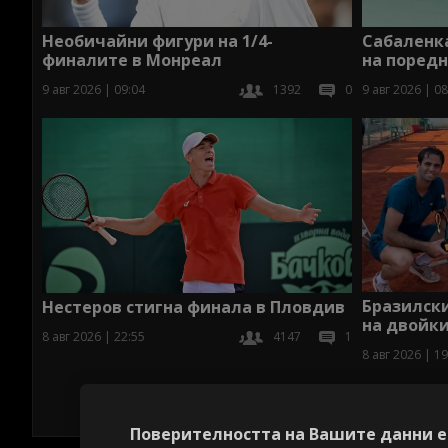
Сабаленка
Необичайни фигури на 1/4-
на поредн
финалите в Монреал
9 авг 2026 | 08
9 авг 2026 | 09:04
1392
0
Бразилск
Нестеров стигна финала в Пловдив
на двойки
8 авг 2026 | 22:55
4147
1
8 авг 2026 | 19
Поверителността на Вашите данни е 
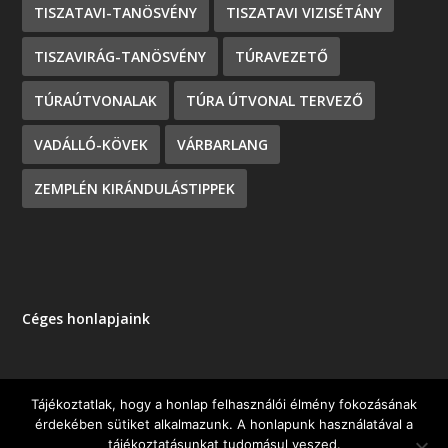
TISZATAVI-TANÖSVÉNY
TISZATAVI VIZISÉTÁNY
TISZAVIRÁG-TANÖSVÉNY
TÚRAVEZETŐ
TÚRAÚTVONALAK
TÚRA ÚTVONAL TERVEZŐ
VADÁLLÓ-KÖVEK
VÁRBARLANG
ZEMPLÉN KIRÁNDULÁSTIPPEK
Céges honlapjaink
Tájékoztatlak, hogy a honlap felhasználói élmény fokozásának
érdekében sütiket alkalmazunk. A honlapunk használatával a
Tervezte:
| Üzemeltető:
Elegant Themes
WordPress
tájékoztatásunkat tudomásul veszed.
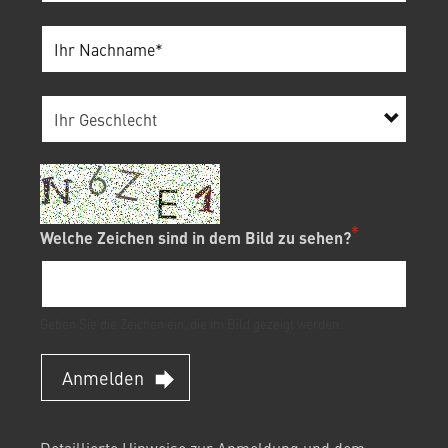
Welche Zeichen sind in dem Bild zu sehen?
Geben Sie die Zeichen ein, die im Bild gezeigt werden.
Anmelden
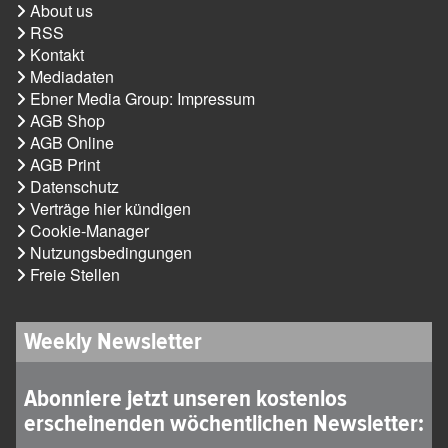
About us
RSS
Kontakt
Mediadaten
Ebner Media Group: Impressum
AGB Shop
AGB Online
AGB Print
Datenschutz
Verträge hier kündigen
Cookie-Manager
Nutzungsbedingungen
Freie Stellen
Weekly Newsletter
Abonniere jetzt unseren kostenlos
erscheinenden wöchentlichen Newsletter:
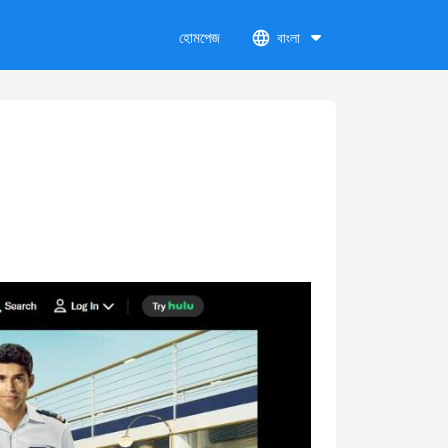
হোমপেজ
বাংলা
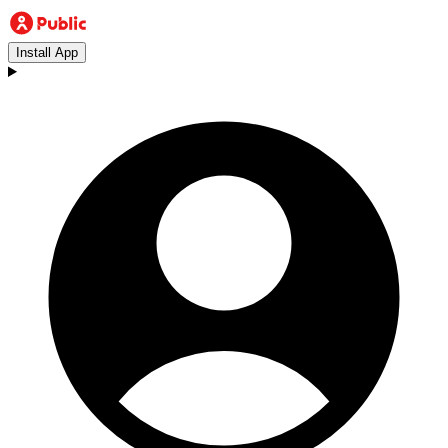
Install App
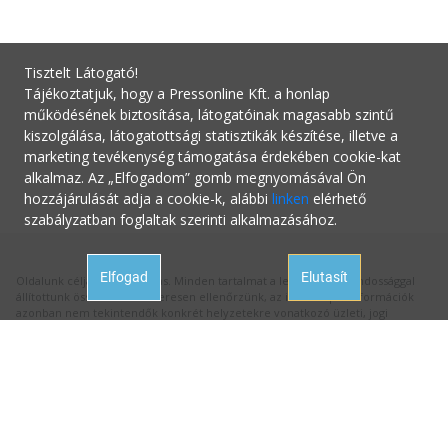
Tisztelt Látogató!
Tájékoztatjuk, hogy a Pressonline Kft. a honlap
működésének biztosítása, látogatóinak magasabb szintű
kiszolgálása, látogatottsági statisztikák készítése, illetve a
marketing tevékenység támogatása érdekében cookie-kat
alkalmaz. Az „Elfogadom” gomb megnyomásával Ön
hozzájárulását adja a cookie-k, alábbi
linken
elérhető
szabályzatban foglaltak szerinti alkalmazásához.
Elfogad
Elutasít
Oldalunk célja a tájékoztatás. Minden tartalmat a legnagyobb gondossággal
állítottunk össze és rendszeresen ellenőrzünk, az itt szereplő információk
azonban nem tekintendők konkrét helyzetekre vonatkozó üzleti, jogi
tanácsadásnak, az információk alkalmazásából fakadó bármilyen jogi
következményért a kiadó felelősséget nem vállal.
Hivatalos állásfoglalásért mindig forduljon az illetékes hivatalhoz, ha
tanácsadásra van szüksége a megfelelő szakértőhöz! Ha az oldalunk
aktualitását vesztett hibás információval találkozna, kérjük jelezze nekünk:
hibabejelentes@startupguide.hu
!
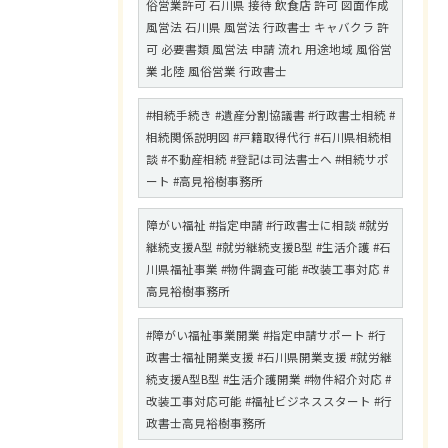
俗営業許可 石川県 接待 飲食店 許可 図面作成
風営法 石川県 風営法 行政書士 キャバクラ 許
可 必要書類 風営法 申請 流れ 用途地域 風俗営
業 北陸 風俗営業 行政書士
#相続手続き #遺産分割協議書 #行政書士相続 #
相続関係説明図 #戸籍取得代行 #石川県相続相
談 #不動産相続 #登記は司法書士へ #相続サポ
ート #高見裕樹事務所
障がい福祉 #指定申請 #行政書士に相談 #就労
継続支援A型 #就労継続支援B型 #生活介護 #石
川県福祉事業 #物件調査可能 #改装工事対応 #
高見裕樹事務所
#障がい福祉事業開業 #指定申請サポート #行
政書士福祉開業支援 #石川県開業支援 #就労継
続支援A型B型 #生活介護開業 #物件紹介対応 #
改装工事対応可能 #福祉ビジネススタート #行
政書士高見裕樹事務所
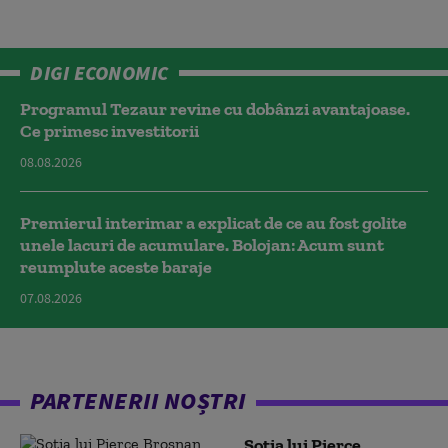
DIGI ECONOMIC
Programul Tezaur revine cu dobânzi avantajoase.
Ce primesc investitorii
08.08.2026
Premierul interimar a explicat de ce au fost golite
unele lacuri de acumulare. Bolojan: Acum sunt
reumplute aceste baraje
07.08.2026
PARTENERII NOȘTRI
Soția lui Pierce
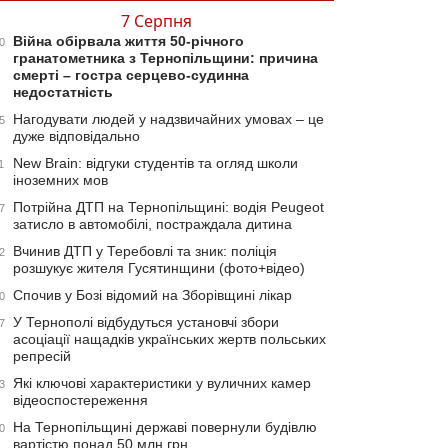
7 Серпня
Війна обірвала життя 50-річного
0
гранатометника з Тернопільщини: причина
смерті – гостра серцево-судинна
недостатність
Нагодувати людей у надзвичайних умовах – це
5
дуже відповідально
New Brain: відгуки студентів та огляд школи
1
іноземних мов
Потрійна ДТП на Тернопільщині: водія Peugeot
7
затисло в автомобілі, постраждала дитина
Вчинив ДТП у Теребовлі та зник: поліція
2
розшукує жителя Гусятинщини (фото+відео)
Спочив у Бозі відомий на Зборівщині лікар
0
У Тернополі відбудуться установчі збори
7
асоціації нащадків українських жертв польських
репресій
Які ключові характеристики у вуличних камер
3
відеоспостереження
На Тернопільщині державі повернули будівлю
0
вартістю понад 50 млн грн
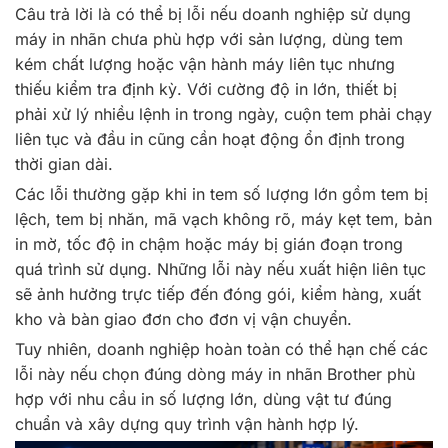
Câu trả lời là có thể bị lỗi nếu doanh nghiệp sử dụng
máy in nhãn chưa phù hợp với sản lượng, dùng tem
kém chất lượng hoặc vận hành máy liên tục nhưng
thiếu kiểm tra định kỳ. Với cường độ in lớn, thiết bị
phải xử lý nhiều lệnh in trong ngày, cuộn tem phải chạy
liên tục và đầu in cũng cần hoạt động ổn định trong
thời gian dài.
Các lỗi thường gặp khi in tem số lượng lớn gồm tem bị
lệch, tem bị nhăn, mã vạch không rõ, máy kẹt tem, bản
in mờ, tốc độ in chậm hoặc máy bị gián đoạn trong
quá trình sử dụng. Những lỗi này nếu xuất hiện liên tục
sẽ ảnh hưởng trực tiếp đến đóng gói, kiểm hàng, xuất
kho và bàn giao đơn cho đơn vị vận chuyển.
Tuy nhiên, doanh nghiệp hoàn toàn có thể hạn chế các
lỗi này nếu chọn đúng dòng máy in nhãn Brother phù
hợp với nhu cầu in số lượng lớn, dùng vật tư đúng
chuẩn và xây dựng quy trình vận hành hợp lý.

• • • •

What the task asks
Retype exactly the lines above, from the one with "azonban nem tekintendők" through the one with "Hivatalos állásfoglalásért mindig", inclusive.

Task result
azonban nem tekintendők konkrét helyzetekre vonatkozó üzleti, jogi
tanácsadásnak, az információk alkalmazásából fakadó bármilyen jogi
következményért a kiadó felelősséget nem vállal.
Hivatalos állásfoglalásért mindig forduljon az illetékes hivatalhoz, ha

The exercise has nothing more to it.